◆ **PROBLEM REQUIREMENTS**
Reproduce each of the following lines without any change.

== DATA SUPPLIED ==

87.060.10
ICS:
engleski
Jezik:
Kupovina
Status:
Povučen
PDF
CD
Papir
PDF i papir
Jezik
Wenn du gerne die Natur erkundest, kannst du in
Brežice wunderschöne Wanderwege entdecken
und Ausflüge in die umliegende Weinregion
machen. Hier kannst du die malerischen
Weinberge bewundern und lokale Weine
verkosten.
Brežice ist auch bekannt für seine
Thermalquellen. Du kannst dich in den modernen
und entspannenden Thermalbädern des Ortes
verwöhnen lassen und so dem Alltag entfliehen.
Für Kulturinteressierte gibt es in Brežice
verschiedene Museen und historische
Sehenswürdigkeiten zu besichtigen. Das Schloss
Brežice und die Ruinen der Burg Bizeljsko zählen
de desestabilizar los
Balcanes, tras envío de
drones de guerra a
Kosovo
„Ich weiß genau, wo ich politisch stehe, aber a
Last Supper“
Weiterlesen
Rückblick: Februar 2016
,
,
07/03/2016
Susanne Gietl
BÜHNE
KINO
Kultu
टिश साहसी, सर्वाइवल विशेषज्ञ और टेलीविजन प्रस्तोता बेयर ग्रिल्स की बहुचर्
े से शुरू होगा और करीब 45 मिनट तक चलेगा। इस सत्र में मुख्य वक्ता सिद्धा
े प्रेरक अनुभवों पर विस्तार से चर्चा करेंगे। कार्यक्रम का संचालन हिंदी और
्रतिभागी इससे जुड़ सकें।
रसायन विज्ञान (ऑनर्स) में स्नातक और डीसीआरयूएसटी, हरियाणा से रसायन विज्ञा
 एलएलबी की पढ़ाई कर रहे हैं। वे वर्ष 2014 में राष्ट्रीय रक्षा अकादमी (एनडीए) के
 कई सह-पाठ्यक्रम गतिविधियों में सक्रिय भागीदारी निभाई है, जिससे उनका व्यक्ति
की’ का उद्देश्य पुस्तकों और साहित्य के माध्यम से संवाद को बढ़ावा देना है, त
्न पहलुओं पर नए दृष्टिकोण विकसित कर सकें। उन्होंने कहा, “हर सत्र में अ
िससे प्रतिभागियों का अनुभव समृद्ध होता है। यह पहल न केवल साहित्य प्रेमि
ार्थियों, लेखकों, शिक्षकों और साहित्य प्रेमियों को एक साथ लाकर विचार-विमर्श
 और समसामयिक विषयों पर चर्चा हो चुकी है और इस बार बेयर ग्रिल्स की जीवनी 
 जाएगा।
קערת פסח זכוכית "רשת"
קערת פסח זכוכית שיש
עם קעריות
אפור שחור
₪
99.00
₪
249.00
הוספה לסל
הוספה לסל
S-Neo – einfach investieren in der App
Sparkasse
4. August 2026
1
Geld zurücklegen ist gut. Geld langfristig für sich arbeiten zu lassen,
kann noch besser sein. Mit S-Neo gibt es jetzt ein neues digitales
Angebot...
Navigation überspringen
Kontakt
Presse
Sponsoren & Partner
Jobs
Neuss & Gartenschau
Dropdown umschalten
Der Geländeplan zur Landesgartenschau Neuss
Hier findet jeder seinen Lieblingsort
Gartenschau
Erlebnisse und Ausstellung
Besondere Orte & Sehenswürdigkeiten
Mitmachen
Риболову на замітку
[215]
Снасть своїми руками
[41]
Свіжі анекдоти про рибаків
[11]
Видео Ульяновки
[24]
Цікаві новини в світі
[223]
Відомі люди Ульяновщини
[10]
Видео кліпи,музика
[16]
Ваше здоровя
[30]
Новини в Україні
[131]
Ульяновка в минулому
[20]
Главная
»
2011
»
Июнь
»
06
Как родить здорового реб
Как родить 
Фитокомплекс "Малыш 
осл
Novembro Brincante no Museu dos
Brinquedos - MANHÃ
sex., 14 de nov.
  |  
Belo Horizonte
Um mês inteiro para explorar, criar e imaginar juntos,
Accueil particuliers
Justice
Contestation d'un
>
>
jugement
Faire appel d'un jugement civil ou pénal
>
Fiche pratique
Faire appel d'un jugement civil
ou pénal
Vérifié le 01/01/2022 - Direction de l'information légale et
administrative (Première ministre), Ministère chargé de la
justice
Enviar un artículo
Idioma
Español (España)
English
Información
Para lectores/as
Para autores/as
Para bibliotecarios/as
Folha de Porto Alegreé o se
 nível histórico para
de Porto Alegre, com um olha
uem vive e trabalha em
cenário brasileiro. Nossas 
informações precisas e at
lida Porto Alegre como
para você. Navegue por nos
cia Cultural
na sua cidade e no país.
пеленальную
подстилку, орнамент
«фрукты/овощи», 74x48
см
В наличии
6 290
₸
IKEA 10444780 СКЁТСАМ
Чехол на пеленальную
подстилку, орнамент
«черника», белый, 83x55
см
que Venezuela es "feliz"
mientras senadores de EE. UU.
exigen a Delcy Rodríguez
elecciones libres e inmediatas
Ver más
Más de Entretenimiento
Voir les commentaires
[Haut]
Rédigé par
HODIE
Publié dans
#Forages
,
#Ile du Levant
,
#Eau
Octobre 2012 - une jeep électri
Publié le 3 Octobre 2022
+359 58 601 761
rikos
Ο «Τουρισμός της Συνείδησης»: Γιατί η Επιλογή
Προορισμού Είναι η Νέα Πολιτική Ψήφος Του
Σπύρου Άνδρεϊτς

===

◆ **ANSWER BOX**
87.060.10
ICS:
engleski
Jezik:
Kupovina
Status:
Povučen
PDF
CD
Papir
PDF i papir
Jezik
Wenn du gerne die Natur erkundest, kannst du in
Brežice wunderschöne Wanderwege entdecken
und Ausflüge in die umliegende Weinregion
machen. Hier kannst du die malerischen
Weinberge bewundern und lokale Weine
verkosten.
Brežice ist auch bekannt für seine
Thermalquellen. Du kannst dich in den modernen
und entspannenden Thermalbädern des Ortes
verwöhnen lassen und so dem Alltag entfliehen.
Für Kulturinteressierte gibt es in Brežice
verschiedene Museen und historische
Sehenswürdigkeiten zu besichtigen. Das Schloss
Brežice und die Ruinen der Burg Bizeljsko zählen
de desestabilizar los
Balcanes, tras envío de
drones de guerra a
Kosovo
„Ich weiß genau, wo ich politisch stehe, aber a
Last Supper“
Weiterlesen
Rückblick: Februar 2016
,
,
07/03/2016
Susanne Gietl
BÜHNE
KINO
Kultu
टिश साहसी, सर्वाइवल विशेषज्ञ और टेलीविजन प्रस्तोता बेयर ग्रिल्स की बहुचर्
े से शुरू होगा और करीब 45 मिनट तक चलेगा। इस सत्र में मुख्य वक्ता सिद्धा
े प्रेरक अनुभवों पर विस्तार से चर्चा करेंगे। कार्यक्रम का संचालन हिंदी और
्रतिभागी इससे जुड़ सकें।
रसायन विज्ञान (ऑनर्स) में स्नातक और डीसीआरयूएसटी, हरियाणा से रसायन विज्ञा
 एलएलबी की पढ़ाई कर रहे हैं। वे वर्ष 2014 में राष्ट्रीय रक्षा अकादमी (एनडीए) के
 कई सह-पाठ्यक्रम गतिविधियों में सक्रिय भागीदारी निभाई है, जिससे उनका व्यक्ति
की’ का उद्देश्य पुस्तकों और साहित्य के माध्यम से संवाद को बढ़ावा देना है, त
्न पहलुओं पर नए दृष्टिकोण विकसित कर सकें। उन्होंने कहा, “हर सत्र में अ
िससे प्रतिभागियों का अनुभव समृद्ध होता है। यह पहल न केवल साहित्य प्रेमि
ार्थियों, लेखकों, शिक्षकों और साहित्य प्रेमियों को एक साथ लाकर विचार-विमर्श
 और समसामयिक विषयों पर चर्चा हो चुकी है और इस बार बेयर ग्रिल्स की जीवनी 
 जाएगा।
קערת פסח זכוכית "רשת"
קערת פסח זכוכית שיש
עם קעריות
אפור שחור
₪
99.00
₪
249.00
הוספה לסל
הוספה לסל
S-Neo – einfach investieren in der App
Sparkasse
4. August 2026
1
Geld zurücklegen ist gut. Geld langfristig für sich arbeiten zu lassen,
kann noch besser sein. Mit S-Neo gibt es jetzt ein neues digitales
Angebot...
Navigation überspringen
Kontakt
Presse
Sponsoren & Partner
Jobs
Neuss & Gartenschau
Dropdown umschalten
Der Geländeplan zur Landesgartenschau Neuss
Hier findet jeder seinen Lieblingsort
Gartenschau
Erlebnisse und Ausstellung
Besondere Orte & Sehenswürdigkeiten
Mitmachen
Риболову на замітку
[215]
Снасть своїми руками
[41]
Свіжі анекдоти про рибаків
[11]
Видео Ульяновки
[24]
Цікаві новини в світі
[223]
Відомі люди Ульяновщини
[10]
Видео кліпи,музика
[16]
Ваше здоровя
[30]
Новини в Україні
[131]
Ульяновка в минулому
[20]
Главная
»
2011
»
Июнь
»
06
Как родить здорового реб
Как родить 
Фитокомплекс "Малыш 
осл
Novembro Brincante no Museu dos
Brinquedos - MANHÃ
sex., 14 de nov.
  |  
Belo Horizonte
Um mês inteiro para explorar, criar e imaginar juntos,
Accueil particuliers
Justice
Contestation d'un
>
>
jugement
Faire appel d'un jugement civil ou pénal
>
Fiche pratique
Faire appel d'un jugement civil
ou pénal
Vérifié le 01/01/2022 - Direction de l'information légale et
administrative (Première ministre), Ministère chargé de la
justice
Enviar un artículo
Idioma
Español (España)
English
Información
Para lectores/as
Para autores/as
Para bibliotecarios/as
Folha de Porto Alegreé o se
 nível histórico para
de Porto Alegre, com um olha
uem vive e trabalha em
cenário brasileiro. Nossas 
informações precisas e at
lida Porto Alegre como
para você. Navegue por nos
cia Cultural
na sua cidade e no país.
пеленальную
подстилку, орнамент
«фрукты/овощи», 74x48
см
В наличии
6 290
₸
IKEA 10444780 СКЁТСАМ
Чехол на пеленальную
подстилку, орнамент
«черника», белый, 83x55
см
que Venezuela es "feliz"
mientras senadores de EE. UU.
exigen a Delcy Rodríguez
elecciones libres e inmediatas
Ver más
Más de Entretenimiento
Voir les commentaires
[Haut]
Rédigé par
HODIE
Publié dans
#Forages
,
#Ile du Levant
,
#Eau
Octobre 2012 - une jeep électri
Publié le 3 Octobre 2022
+359 58 601 761
rikos
Ο «Τουρισμός της Συνείδησης»: Γιατί η Επιλογή
Προορισμού Είναι η Νέα Πολιτική Ψήφος Του
Σπύρου Άνδρεϊτς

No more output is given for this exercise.